_Exercise material_
%%

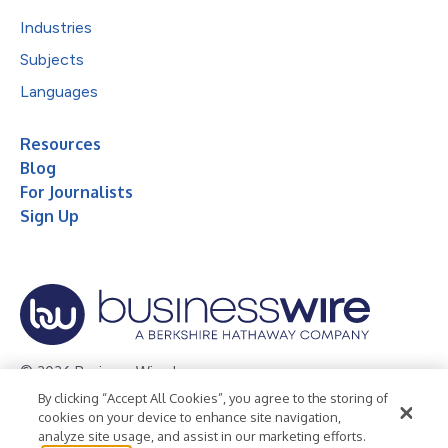
Industries
Subjects
Languages
Resources
Blog
For Journalists
Sign Up
© 2026 Business Wire, Inc.
By clicking “Accept All Cookies”, you agree to the storing of
Privacy Policy
Cookie Policy
Accessibility Statement
cookies on your device to enhance site navigation,
analyze site usage, and assist in our marketing efforts.
Terms of Use
Legal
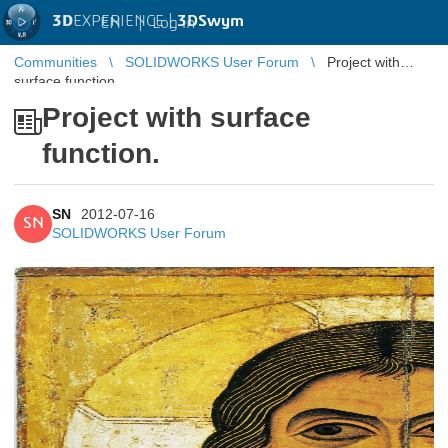
3D
EXPERIENCE |
3DSwym
EN
|
Log in
Communities
SOLIDWORKS User Forum
Project with
surface function.
Project with surface
function.
SN
2012-07-16
SN
SOLIDWORKS User Forum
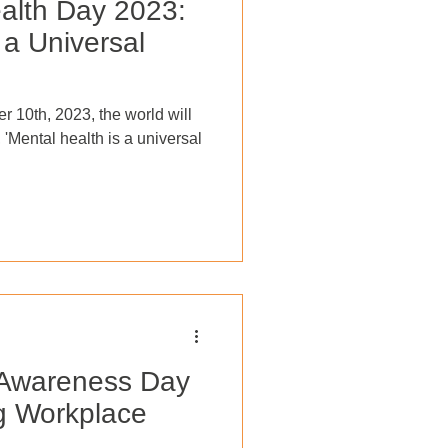
alth Day 2023:
 a Universal
r 10th, 2023, the world will
, 'Mental health is a universal
 Awareness Day
g Workplace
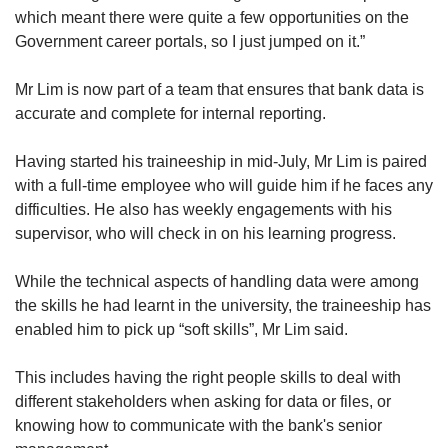
which meant there were quite a few opportunities on the
Government career portals, so I just jumped on it.”
Mr Lim is now part of a team that ensures that bank data is
accurate and complete for internal reporting.
Having started his traineeship in mid-July, Mr Lim is paired
with a full-time employee who will guide him if he faces any
difficulties. He also has weekly engagements with his
supervisor, who will check in on his learning progress.
While the technical aspects of handling data were among
the skills he had learnt in the university, the traineeship has
enabled him to pick up “soft skills”, Mr Lim said.
This includes having the right people skills to deal with
different stakeholders when asking for data or files, or
knowing how to communicate with the bank's senior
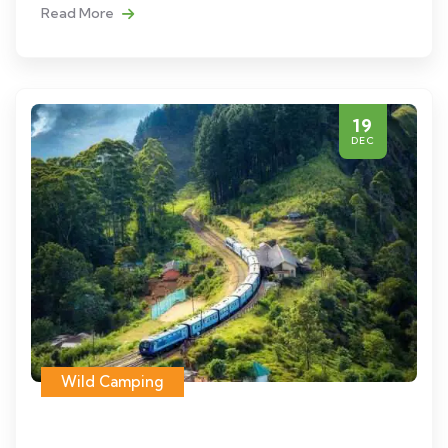
Read More
19
DEC
Wild Camping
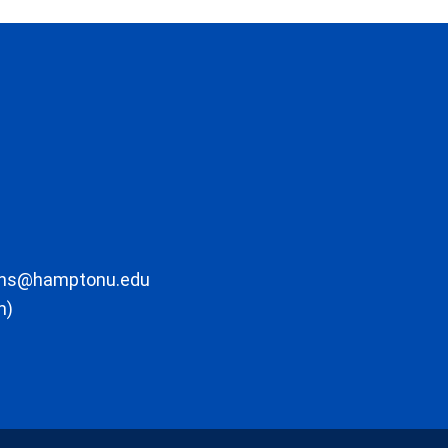
ons@hamptonu.edu
m)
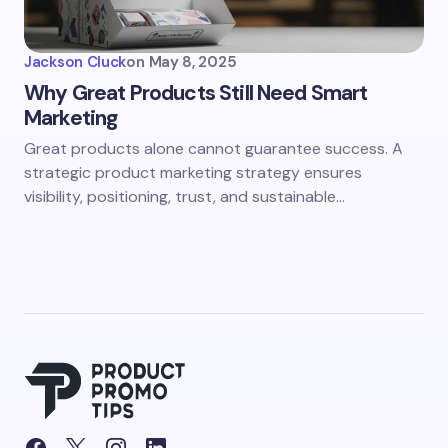
Jackson Cluck
on
May 8, 2025
Why Great Products Still Need Smart
Marketing
Great products alone cannot guarantee success. A
strategic product marketing strategy ensures
visibility, positioning, trust, and sustainable…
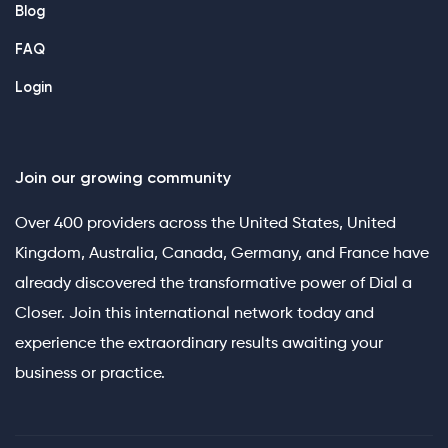
Blog
FAQ
Login
Join our growing community
Over 400 providers across the United States, United
Kingdom, Australia, Canada, Germany, and France have
already discovered the transformative power of Dial a
Closer. Join this international network today and
experience the extraordinary results awaiting your
business or practice.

%%

For this exercise, copy the entries above exactly and skip any picture.

Industries
Subjects
Languages
Resources
Blog
For Journalists
Sign Up
© 2026 Business Wire, Inc.
By clicking “Accept All Cookies”, you agree to the storing of
Privacy Policy
Cookie Policy
Accessibility Statement
cookies on your device to enhance site navigation,
analyze site usage, and assist in our marketing efforts.
Terms of Use
Legal
3D
EXPERIENCE |
3DSwym
EN
|
Log in
Communities
SOLIDWORKS User Forum
Project with
surface function.
Project with surface
function.
SN
2012-07-16
SN
SOLIDWORKS User Forum
alth Day 2023:
 a Universal
r 10th, 2023, the world will
, 'Mental health is a universal
 Awareness Day
g Workplace
which meant there were quite a few opportunities on the
Government career portals, so I just jumped on it.”
Mr Lim is now part of a team that ensures that bank data is
accurate and complete for internal reporting.
Having started his traineeship in mid-July, Mr Lim is paired
with a full-time employee who will guide him if he faces any
difficulties. He also has weekly engagements with his
supervisor, who will check in on his learning progress.
While the technical aspects of handling data were among
the skills he had learnt in the university, the traineeship has
enabled him to pick up “soft skills”, Mr Lim said.
This includes having the right people skills to deal with
different stakeholders when asking for data or files, or
knowing how to communicate with the bank's senior
Read More
19
DEC
Wild Camping
ons@hamptonu.edu
m)
Jackson Cluck
on
May 8, 2025
Why Great Products Still Need Smart
Marketing
Great products alone cannot guarantee success. A
strategic product marketing strategy ensures
visibility, positioning, trust, and sustainable…
Blog
FAQ
Login
Join our growing community
Over 400 providers across the United States, United
Kingdom, Australia, Canada, Germany, and France have
already discovered the transformative power of Dial a
Closer. Join this international network today and
experience the extraordinary results awaiting your
business or practice.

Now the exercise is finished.